I am in IMIT, and some of the systems you're talking about (but not naming, thanks!) are probably in my scope.
The way we do things is at least 10 years out of date and there's no way to convince everyone that we should adopt best practices in the industry (IT, not semiconductors). There are varying reasons, but a majority of people are resisting it.
Rant time.
My team is still made up of GF employees, but the IMIT dept. just went through outsourcing. My experience so far: I recently submitted a request and it took the outsourced guy 4 tries to get it right. I have another request from summertime that I'm still waiting to get done, even after several escalations.

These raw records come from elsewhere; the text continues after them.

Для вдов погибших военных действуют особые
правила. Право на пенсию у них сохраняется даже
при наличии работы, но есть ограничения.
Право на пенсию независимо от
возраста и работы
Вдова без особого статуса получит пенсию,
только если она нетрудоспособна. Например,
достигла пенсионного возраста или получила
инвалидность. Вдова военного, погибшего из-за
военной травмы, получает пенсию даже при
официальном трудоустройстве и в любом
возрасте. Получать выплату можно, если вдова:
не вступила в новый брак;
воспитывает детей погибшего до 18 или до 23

Our managers have promised us dedicated time to continue education and work on projects we're interested in, but it makes no sense. Why? Because we're short-staffed and already put in 50+ hours each week. We tell our managers we have no time to do things, and they make these types of promises. Talk about bad faith.

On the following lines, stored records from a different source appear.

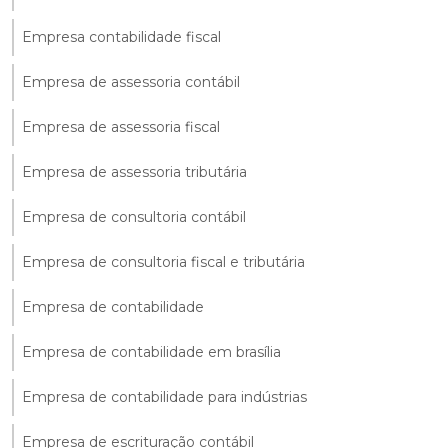
Empresa contabilidade fiscal
Empresa de assessoria contábil
Empresa de assessoria fiscal
Empresa de assessoria tributária
Empresa de consultoria contábil
Empresa de consultoria fiscal e tributária
Empresa de contabilidade
Empresa de contabilidade em brasília
Empresa de contabilidade para indústrias
Empresa de escrituração contábil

And to your point, for one of the systems I support I can clearly see performance degrading over time. But it's not broken, and people aren't complaining... yet. Why haven't I addressed it? Let me use the phrase everyone else was using last year "the squeaky wheel gets the grease".

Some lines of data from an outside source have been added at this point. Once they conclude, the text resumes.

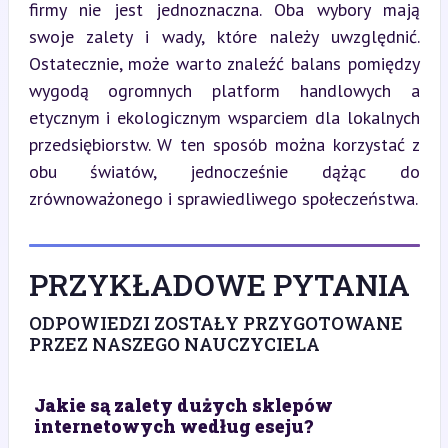
firmy nie jest jednoznaczna. Oba wybory mają 
swoje zalety i wady, które należy uwzględnić. 
Ostatecznie, może warto znaleźć balans pomiędzy 
wygodą ogromnych platform handlowych a 
etycznym i ekologicznym wsparciem dla lokalnych 
przedsiębiorstw. W ten sposób można korzystać z 
obu światów, jednocześnie dążąc do 
zrównoważonego i sprawiedliwego społeczeństwa.
PRZYKŁADOWE PYTANIA
ODPOWIEDZI ZOSTAŁY PRZYGOTOWANE
PRZEZ NASZEGO NAUCZYCIELA
Jakie są zalety dużych sklepów
internetowych według eseju?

Our systems are such a patchwork that if you dig into system A, it might take you though system B to system C, D, E etc. Each system owner is probably different and their motivations aren't the same. This only promotes the reactive behavior we see "if it's not broken, don't fix it".
Also, there's also a revolving door of IMIT leadership. Don't be surprised when a bunch of level 10+s leave after their vestment period. They join, see the dysfunction, then leave when convenient. And look at their recent decisions: microsoft teams/365 and outsourcing. I'm sure they got burnt for those.